The story of how techno came to dominate Berlin's nightlife is a well-documented one. But house music has long thrived in Berlin, with a history stretching back to the early '90s. Though it hasn't always been easy.
“When I first came here the music was so different,” DJ, producer and label owner Till Von Sein told me in an interview earlier this year. Von Sein arrived in the late ‘90s to a very different Berlin. Jazzanova’s Kaleidoskop residency was one of the most popular club nights in the city, featuring eclectic bookings that reached far and wide across the musical spectrum, including Louie Vega, Gilles Peterson, Carl Craig, Maurice Fulton and LTJ Bukem.
Though as Berlin veteran and Beste Modus label boss Cinthie tells it, eclecticism was the norm at the illegal warehouse raves she played in the early '90s. “I played some house, a lot of broken beat, some electro—real electro not electro house—and all kinds of groovy stuff, like minimal house and minimal techno, and even a little bit of techno.”
But as more and more permanent clubs sprang up, and DJs became known for specific sounds, techno got harder and house got deeper and more repetitive. And soon, minimal took over, leaving house all but forgotten.
“When I first moved here it was all about minimal, which for me, was the worst thing possible,” Till Von Sein complains. “Ugly people doing ugly drugs in ugly clothes dancing to ugly, boring music,” he chuckles. “I guess Richie Hawtin and Ricardo may see it differently, but for me it was like, ‘Jesus, what the fuck. Everybody's just on drugs and listening to just minimal techno.’”
“Minus parties were just the shit,” Johnjon of Chopstick & Johnjon remembers. “Everyone was raving about Minus parties and stuff like that. When we came and produced house around 110, 115 BPM, it was definitely something that was not regular,” he says.
Till Von Sein
Thankfully for Von Sein, minimal didn’t last forever. And with artists like Dixon—and eventually Mano Le Tough—adding more house influences with their parties and labels, by the late 2000s house was firmly back on the rise.
“I think the whole change came when Dixon started the label (Innervisions), and people opened up to more housier sounds again,” Von Sein said. “People like Mano Le Tough moved to Berlin, and did a club night where they mainly did disco and house, that helped a lot,” he said. Bookings for Mano Le Tough’s Passion Beat night at basement club Kleine Reise included acts like John Talabot, Nicolas Jaar, Session Victim and Young Marco, and helped Mano become an underground star.
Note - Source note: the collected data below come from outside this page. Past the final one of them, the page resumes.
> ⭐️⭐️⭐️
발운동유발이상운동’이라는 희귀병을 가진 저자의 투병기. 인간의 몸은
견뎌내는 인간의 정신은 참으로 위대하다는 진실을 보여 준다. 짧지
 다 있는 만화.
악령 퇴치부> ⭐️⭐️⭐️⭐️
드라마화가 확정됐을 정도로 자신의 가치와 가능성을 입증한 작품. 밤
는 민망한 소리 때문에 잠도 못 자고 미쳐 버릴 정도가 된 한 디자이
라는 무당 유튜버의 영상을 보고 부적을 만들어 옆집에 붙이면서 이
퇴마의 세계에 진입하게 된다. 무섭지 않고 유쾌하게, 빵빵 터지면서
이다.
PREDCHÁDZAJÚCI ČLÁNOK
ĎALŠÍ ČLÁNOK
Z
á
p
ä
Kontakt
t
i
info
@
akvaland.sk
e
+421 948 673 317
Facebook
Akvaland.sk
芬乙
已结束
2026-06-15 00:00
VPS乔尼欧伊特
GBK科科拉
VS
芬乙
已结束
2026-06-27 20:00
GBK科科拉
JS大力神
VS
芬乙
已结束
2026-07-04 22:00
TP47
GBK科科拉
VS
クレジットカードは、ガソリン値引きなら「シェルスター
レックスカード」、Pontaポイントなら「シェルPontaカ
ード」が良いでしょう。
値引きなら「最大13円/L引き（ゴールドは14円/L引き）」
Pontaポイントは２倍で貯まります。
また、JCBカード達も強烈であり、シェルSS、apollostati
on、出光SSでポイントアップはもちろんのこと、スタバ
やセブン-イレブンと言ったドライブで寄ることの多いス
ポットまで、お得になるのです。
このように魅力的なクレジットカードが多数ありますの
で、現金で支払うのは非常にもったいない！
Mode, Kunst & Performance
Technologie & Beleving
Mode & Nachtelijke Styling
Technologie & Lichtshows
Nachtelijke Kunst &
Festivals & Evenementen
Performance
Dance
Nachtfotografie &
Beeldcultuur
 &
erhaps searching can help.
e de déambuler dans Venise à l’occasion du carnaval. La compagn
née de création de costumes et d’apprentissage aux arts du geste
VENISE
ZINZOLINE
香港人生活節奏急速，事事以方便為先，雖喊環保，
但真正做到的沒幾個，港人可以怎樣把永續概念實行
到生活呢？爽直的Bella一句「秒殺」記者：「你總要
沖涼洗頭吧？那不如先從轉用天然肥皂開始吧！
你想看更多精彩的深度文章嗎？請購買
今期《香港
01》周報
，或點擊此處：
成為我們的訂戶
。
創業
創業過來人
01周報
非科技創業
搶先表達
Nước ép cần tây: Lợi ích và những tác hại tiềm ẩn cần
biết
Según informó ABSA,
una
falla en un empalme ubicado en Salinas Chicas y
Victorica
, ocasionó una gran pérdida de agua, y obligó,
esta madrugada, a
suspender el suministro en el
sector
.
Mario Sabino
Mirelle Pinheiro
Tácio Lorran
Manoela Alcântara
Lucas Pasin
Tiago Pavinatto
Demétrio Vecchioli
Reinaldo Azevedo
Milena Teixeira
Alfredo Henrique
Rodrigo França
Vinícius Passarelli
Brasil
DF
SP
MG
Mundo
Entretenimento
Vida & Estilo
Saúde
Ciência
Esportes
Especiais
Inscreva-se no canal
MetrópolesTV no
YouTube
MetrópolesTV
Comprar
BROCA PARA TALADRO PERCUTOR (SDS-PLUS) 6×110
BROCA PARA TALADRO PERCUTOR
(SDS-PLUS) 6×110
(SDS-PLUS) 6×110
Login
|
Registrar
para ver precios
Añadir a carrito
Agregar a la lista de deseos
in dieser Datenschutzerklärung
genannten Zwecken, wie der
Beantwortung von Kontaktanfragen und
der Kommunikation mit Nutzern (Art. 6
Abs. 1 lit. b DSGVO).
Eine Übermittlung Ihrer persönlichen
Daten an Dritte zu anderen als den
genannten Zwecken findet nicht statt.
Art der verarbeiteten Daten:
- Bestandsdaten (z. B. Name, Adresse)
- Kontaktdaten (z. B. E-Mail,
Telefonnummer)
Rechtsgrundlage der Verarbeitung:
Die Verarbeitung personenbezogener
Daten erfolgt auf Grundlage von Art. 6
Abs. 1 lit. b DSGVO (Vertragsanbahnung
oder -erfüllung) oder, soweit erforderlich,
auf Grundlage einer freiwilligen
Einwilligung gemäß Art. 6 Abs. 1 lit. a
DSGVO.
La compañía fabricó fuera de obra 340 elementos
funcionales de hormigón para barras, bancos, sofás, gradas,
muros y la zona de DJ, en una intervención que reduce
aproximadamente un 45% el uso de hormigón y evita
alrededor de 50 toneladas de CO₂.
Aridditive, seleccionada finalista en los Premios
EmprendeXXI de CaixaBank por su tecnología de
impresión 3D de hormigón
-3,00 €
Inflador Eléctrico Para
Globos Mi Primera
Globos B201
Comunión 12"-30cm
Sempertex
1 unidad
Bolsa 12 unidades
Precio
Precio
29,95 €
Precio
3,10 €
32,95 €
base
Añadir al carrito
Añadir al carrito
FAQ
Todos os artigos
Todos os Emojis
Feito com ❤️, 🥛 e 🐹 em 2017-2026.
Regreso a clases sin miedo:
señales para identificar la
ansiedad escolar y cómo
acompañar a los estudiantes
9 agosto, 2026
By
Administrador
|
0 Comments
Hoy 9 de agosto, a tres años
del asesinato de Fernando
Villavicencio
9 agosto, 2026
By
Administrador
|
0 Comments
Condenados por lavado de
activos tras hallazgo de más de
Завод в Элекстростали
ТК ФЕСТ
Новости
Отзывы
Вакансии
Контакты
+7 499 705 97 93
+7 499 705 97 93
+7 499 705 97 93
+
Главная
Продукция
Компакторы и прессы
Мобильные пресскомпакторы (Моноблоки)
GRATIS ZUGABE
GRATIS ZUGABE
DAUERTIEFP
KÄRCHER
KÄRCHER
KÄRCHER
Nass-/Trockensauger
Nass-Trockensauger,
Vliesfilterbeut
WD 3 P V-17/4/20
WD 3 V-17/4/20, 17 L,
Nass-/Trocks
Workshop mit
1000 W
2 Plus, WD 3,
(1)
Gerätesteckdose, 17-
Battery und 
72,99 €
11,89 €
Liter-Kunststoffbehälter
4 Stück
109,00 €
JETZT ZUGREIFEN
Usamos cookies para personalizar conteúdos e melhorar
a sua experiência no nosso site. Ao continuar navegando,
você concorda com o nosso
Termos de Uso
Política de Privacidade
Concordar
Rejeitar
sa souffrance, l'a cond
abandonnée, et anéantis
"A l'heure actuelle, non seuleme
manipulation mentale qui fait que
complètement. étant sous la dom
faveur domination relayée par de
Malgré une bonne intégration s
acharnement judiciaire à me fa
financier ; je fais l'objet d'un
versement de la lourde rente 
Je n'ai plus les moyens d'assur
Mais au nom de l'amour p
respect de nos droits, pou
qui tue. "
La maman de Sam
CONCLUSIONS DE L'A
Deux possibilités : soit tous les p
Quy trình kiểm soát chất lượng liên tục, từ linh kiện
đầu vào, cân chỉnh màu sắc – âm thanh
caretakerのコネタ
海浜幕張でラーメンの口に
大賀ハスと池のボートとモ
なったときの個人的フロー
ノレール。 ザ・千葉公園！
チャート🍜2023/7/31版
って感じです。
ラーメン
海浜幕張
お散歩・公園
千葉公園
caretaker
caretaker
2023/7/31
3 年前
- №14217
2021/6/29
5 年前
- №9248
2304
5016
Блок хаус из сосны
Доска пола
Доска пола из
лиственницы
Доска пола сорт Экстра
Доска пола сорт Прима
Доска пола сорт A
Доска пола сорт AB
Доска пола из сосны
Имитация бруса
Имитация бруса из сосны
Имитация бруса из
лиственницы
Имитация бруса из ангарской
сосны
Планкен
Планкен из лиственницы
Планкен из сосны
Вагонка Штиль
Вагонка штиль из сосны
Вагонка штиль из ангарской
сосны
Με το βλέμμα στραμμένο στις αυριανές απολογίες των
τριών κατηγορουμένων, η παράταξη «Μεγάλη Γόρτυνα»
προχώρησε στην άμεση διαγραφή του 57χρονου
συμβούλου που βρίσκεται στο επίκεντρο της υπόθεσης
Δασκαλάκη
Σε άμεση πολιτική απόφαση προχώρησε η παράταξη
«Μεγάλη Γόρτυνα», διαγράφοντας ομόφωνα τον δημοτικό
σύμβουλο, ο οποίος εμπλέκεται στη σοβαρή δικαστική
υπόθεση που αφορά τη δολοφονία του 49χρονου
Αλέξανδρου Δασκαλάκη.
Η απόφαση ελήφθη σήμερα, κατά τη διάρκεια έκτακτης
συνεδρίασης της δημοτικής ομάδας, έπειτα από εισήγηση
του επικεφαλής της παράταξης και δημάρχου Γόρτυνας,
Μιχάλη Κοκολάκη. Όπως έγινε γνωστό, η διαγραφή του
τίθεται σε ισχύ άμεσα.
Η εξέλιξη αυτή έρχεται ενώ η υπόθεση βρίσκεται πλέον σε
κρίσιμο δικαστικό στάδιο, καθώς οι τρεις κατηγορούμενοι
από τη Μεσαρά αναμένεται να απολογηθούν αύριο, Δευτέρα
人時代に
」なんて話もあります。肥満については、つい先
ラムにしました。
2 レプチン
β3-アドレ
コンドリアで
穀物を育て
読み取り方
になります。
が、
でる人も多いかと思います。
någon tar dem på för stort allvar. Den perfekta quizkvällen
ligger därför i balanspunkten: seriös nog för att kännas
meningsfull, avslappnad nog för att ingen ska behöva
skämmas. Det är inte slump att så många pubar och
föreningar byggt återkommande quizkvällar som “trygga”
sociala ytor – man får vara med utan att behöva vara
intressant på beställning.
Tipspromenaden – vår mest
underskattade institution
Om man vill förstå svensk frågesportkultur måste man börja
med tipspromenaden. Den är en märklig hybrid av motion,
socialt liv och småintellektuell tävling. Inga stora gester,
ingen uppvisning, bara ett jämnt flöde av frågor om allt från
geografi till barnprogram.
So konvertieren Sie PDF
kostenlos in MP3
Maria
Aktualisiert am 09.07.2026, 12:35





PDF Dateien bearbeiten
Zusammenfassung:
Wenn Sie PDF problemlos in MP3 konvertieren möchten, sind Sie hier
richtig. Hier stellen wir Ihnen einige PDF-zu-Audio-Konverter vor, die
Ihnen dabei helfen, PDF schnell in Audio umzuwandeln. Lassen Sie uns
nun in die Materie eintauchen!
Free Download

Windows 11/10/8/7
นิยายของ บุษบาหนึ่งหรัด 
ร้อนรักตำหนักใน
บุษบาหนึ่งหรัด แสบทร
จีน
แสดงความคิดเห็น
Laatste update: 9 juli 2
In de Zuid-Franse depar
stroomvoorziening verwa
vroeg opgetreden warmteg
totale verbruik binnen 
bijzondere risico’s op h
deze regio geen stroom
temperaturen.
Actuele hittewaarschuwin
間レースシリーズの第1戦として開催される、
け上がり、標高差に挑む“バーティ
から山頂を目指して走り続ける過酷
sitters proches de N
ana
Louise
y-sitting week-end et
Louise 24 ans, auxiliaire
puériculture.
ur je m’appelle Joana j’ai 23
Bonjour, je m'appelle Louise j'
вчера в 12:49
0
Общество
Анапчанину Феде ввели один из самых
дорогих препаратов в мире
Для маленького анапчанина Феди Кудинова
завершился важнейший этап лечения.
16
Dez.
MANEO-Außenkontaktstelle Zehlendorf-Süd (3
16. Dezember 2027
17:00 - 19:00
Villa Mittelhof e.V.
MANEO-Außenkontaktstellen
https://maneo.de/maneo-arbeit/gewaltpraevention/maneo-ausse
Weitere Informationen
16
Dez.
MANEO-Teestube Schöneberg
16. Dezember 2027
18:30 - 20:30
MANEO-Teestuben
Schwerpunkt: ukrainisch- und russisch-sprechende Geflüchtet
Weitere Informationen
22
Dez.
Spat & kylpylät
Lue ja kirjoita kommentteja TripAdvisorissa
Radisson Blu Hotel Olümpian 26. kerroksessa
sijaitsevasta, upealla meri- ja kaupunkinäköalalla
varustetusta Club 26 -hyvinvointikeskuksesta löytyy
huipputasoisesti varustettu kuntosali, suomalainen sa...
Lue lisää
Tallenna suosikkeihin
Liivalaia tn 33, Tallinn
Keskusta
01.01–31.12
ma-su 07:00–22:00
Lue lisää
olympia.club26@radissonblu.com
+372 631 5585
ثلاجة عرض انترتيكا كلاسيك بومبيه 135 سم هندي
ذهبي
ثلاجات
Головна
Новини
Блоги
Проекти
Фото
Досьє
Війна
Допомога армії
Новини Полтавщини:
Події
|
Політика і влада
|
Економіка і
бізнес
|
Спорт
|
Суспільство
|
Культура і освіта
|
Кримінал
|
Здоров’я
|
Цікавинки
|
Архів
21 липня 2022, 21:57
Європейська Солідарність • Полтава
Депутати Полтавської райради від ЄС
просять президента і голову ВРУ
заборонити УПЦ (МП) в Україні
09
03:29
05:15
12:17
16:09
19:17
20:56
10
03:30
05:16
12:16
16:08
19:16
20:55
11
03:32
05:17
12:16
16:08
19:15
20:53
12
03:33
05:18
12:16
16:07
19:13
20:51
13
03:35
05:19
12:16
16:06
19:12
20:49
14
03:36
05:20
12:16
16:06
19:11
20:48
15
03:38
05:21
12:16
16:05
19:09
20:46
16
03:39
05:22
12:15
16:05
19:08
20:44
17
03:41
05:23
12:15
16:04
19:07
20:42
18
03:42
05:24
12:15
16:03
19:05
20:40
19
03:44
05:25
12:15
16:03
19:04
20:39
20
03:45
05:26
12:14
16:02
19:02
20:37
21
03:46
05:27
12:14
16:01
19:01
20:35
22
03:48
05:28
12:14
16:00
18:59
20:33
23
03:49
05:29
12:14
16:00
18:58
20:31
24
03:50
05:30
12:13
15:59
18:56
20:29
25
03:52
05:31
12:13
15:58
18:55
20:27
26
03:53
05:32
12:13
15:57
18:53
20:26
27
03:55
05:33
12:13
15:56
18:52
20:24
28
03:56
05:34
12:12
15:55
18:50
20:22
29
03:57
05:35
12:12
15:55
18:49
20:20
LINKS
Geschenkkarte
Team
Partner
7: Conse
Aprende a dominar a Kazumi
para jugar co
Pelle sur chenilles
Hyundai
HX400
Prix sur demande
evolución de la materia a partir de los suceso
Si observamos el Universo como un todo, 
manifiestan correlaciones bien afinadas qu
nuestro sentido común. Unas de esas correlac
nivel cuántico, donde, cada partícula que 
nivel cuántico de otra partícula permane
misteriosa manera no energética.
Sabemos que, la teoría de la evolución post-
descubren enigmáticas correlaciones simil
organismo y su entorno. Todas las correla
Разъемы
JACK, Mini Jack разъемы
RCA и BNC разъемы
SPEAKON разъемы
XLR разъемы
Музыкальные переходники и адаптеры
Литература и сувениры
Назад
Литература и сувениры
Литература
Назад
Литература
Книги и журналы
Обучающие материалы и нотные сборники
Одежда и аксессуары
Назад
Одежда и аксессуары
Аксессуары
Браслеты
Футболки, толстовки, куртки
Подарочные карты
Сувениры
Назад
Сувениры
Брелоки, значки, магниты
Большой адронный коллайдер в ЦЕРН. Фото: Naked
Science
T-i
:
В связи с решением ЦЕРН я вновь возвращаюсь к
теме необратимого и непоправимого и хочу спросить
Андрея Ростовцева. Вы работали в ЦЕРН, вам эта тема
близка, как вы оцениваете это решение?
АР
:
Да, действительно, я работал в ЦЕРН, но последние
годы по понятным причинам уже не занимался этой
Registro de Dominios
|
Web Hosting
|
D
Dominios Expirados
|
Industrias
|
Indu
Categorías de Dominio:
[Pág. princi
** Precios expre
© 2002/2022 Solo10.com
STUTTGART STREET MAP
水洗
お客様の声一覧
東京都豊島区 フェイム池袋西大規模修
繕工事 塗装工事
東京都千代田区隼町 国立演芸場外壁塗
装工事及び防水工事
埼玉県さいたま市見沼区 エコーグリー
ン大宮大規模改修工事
These days, quality house music can be found at clubs across the city. Watergate on Wednesdays regularly brings serous selectors of the genre, including for Cinthie’s Beste Modus residency there. And bigger, multi-room clubs like Sisyphos often showcase a variety of house-oriented sounds.
“We love to play Sisyphos,” Johnjon says. “But if it's the more connoisseur places, I would say Prince Charles. They do a Heist night there. Freerange nights.”
“OHM is a really great club with really good bookings,” Money $ex Records cofounder Glenn Astro said. As a relative newcomer to the city, having moved to Berlin from a West German town near Cologne just a few years back, Astro brought his hip hop, jazz and house-leaning sensibilities with him, influencing the sound of the city in his own way—whether he’s actively trying to or not.
So will house ever replace techno as the Berlin sound? Highly unlikely. The city’s rich history with clubs like Tresor and its current “techno tourist” reputation with clubs like Berghain and ://about blank, mixed with its cold industrial aesthetics, make it the perfect breeding ground for such a heavy genre.
But it’s also a city of outsiders, rich with influences from around the globe. And once again, house is thriving.